During this year’s 35-week Ambassadors of Hope program, which recently concluded, 185 people accepted services offered by the joint outreach teams and were transported from the street to a site appropriate for their needs. The CCD provided transportation for more than three-fourths of the people who were connected to services. Six other individuals were connected to services through the 302 commitment process.
In the cold weather months, the Ambassadors of Hope initiative will continue on a scaled-down basis, as the City of Philadelphia increases its winter outreach. CCD’s website has more information on the program and how you can help:
January 9: CPDC’s In Conversation: Cities of Tomorrow
Join us at 8:30 a.m. on Thursday, January 9, at Jacobs, 2301 Chestnut Street, for Cities Of Tomorrow: Integrating Buildings, Infrastructure & Technology.

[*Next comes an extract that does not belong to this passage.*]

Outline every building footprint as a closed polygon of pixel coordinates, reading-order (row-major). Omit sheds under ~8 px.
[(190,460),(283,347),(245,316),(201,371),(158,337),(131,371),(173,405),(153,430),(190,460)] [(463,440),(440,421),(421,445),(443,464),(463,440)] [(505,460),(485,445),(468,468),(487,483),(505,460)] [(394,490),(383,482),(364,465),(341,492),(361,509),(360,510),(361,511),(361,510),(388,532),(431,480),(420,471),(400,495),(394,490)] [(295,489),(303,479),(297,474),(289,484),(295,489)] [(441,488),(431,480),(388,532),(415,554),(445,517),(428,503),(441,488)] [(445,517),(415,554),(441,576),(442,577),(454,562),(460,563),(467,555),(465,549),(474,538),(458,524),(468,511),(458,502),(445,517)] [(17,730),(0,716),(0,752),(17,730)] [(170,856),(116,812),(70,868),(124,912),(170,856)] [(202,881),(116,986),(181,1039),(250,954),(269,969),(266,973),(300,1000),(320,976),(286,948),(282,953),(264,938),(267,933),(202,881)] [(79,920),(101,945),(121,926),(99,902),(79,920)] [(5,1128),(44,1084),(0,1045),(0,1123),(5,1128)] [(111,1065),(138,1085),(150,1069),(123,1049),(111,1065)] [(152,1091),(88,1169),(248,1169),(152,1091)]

Successful cities are integrating building design, infrastructure and technology. Using examples from other cities, the Jacobs team will illustrate how leaders in the industry are moving from vision to implementation, adjusting and calibrating the latest technologies to the local physical, environmental, economic, social and political context.
The panelists are James Moore, Jacobs Advanced Planning Group; Gary Lapera, FAIA, Jacobs Buildings Architecture; and Mark Bandy, Jacobs Infrastructure. The moderator is Maureen Byrne, LEED AP, Jacobs Buildings Design.